## Brief
Starting with the first line below, reproduce each line exactly until you have included the one bearing "qualifications.".

## Supplied material
* * * * * * *

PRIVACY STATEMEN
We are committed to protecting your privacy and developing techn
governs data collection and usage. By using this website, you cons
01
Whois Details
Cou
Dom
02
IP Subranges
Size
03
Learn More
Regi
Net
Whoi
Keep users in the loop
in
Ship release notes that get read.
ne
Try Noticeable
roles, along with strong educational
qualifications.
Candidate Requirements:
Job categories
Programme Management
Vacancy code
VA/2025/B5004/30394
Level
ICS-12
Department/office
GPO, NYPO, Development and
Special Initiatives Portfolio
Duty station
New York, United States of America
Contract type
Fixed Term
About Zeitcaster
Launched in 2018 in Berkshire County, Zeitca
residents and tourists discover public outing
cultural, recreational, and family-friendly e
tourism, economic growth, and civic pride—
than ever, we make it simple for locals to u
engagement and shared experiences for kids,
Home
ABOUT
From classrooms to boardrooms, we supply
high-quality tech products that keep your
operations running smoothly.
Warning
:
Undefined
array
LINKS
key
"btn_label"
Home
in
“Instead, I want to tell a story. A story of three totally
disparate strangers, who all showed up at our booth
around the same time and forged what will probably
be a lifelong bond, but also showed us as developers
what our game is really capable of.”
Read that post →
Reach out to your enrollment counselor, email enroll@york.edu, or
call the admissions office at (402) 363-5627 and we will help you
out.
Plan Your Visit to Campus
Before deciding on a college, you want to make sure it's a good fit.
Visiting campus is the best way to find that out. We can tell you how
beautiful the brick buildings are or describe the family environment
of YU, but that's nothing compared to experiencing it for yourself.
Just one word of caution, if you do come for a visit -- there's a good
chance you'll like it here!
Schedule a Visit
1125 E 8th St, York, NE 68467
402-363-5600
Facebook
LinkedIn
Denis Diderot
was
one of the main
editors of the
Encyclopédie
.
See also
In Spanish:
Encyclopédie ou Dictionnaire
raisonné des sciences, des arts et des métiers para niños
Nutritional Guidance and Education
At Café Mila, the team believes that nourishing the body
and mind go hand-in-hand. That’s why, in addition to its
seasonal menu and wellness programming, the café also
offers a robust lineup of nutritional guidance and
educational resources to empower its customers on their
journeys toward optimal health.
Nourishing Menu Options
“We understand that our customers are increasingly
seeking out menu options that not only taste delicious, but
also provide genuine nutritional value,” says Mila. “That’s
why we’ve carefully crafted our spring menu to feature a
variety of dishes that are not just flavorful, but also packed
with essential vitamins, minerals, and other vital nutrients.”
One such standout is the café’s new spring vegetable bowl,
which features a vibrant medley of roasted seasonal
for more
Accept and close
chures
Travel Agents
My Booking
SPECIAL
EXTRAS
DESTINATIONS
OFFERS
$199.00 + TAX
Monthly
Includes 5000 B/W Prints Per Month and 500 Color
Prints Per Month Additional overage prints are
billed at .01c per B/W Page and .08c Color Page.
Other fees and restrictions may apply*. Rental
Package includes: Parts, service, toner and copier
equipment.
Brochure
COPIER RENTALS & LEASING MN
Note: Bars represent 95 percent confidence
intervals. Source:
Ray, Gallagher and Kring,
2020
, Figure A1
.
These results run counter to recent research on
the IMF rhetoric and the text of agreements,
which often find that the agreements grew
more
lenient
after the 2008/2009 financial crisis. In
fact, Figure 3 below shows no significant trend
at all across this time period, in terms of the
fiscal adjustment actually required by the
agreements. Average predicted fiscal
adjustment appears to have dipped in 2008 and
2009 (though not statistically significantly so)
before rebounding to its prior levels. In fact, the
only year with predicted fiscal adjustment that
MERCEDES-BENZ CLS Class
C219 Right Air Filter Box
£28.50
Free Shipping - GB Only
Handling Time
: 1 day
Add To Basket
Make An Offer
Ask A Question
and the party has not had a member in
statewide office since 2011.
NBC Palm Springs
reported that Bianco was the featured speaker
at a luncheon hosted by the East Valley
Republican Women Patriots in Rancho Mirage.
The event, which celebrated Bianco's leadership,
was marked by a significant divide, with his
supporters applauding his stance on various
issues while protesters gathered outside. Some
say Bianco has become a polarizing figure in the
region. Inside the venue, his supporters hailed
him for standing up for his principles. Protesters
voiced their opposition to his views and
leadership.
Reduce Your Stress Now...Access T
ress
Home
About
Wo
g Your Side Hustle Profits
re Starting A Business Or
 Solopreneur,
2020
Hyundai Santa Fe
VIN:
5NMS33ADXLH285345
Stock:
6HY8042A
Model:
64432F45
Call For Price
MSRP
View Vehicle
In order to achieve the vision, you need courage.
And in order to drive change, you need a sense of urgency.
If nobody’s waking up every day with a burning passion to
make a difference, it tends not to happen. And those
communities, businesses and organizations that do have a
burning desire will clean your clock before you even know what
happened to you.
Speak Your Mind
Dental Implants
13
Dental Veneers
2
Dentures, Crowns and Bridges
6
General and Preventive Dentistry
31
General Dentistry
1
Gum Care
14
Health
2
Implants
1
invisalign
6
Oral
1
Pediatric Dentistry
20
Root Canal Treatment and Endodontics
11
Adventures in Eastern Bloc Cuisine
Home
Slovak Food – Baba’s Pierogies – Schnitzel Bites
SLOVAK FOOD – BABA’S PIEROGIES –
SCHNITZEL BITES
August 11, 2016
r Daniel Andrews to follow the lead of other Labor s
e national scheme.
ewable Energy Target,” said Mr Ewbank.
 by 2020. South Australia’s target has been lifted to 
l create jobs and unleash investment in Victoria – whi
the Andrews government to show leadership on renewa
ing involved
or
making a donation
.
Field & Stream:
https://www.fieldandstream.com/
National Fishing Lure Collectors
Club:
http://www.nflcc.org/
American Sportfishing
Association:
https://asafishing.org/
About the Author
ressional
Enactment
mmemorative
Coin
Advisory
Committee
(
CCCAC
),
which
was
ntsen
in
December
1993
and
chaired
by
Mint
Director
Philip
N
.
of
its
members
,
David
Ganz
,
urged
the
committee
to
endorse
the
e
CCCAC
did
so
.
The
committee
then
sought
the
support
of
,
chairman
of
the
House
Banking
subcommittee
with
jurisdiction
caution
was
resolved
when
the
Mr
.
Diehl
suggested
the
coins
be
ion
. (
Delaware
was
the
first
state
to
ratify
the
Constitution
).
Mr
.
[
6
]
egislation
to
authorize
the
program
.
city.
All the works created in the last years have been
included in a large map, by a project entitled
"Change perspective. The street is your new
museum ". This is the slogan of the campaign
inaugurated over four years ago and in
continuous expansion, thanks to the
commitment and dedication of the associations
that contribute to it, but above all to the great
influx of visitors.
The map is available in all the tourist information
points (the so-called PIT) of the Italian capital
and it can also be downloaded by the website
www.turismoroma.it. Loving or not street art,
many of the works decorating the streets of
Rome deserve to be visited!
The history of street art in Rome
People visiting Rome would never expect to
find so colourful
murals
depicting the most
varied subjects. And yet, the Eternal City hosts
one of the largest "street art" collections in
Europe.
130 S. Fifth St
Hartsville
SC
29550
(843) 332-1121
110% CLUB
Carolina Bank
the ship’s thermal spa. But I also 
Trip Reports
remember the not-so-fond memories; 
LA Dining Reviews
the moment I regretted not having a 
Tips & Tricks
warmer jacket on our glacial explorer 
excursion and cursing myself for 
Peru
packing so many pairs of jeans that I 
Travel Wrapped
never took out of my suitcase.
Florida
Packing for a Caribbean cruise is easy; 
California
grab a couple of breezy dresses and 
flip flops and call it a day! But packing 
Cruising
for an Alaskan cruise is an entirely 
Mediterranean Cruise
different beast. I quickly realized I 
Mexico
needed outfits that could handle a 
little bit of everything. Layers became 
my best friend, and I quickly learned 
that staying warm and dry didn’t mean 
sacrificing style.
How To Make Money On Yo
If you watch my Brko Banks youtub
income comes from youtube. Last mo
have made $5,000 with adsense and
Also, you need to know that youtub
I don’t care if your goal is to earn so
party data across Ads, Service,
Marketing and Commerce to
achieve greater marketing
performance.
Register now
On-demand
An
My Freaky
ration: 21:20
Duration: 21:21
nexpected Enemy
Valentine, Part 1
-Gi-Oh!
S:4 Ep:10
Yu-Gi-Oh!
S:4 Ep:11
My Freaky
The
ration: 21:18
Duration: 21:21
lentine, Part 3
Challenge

* * * * * * *

## Response area
PRIVACY STATEMEN
We are committed to protecting your privacy and developing techn
governs data collection and usage. By using this website, you cons
01
Whois Details
Cou
Dom
02
IP Subranges
Size
03
Learn More
Regi
Net
Whoi
Keep users in the loop
in
Ship release notes that get read.
ne
Try Noticeable
roles, along with strong educational
qualifications.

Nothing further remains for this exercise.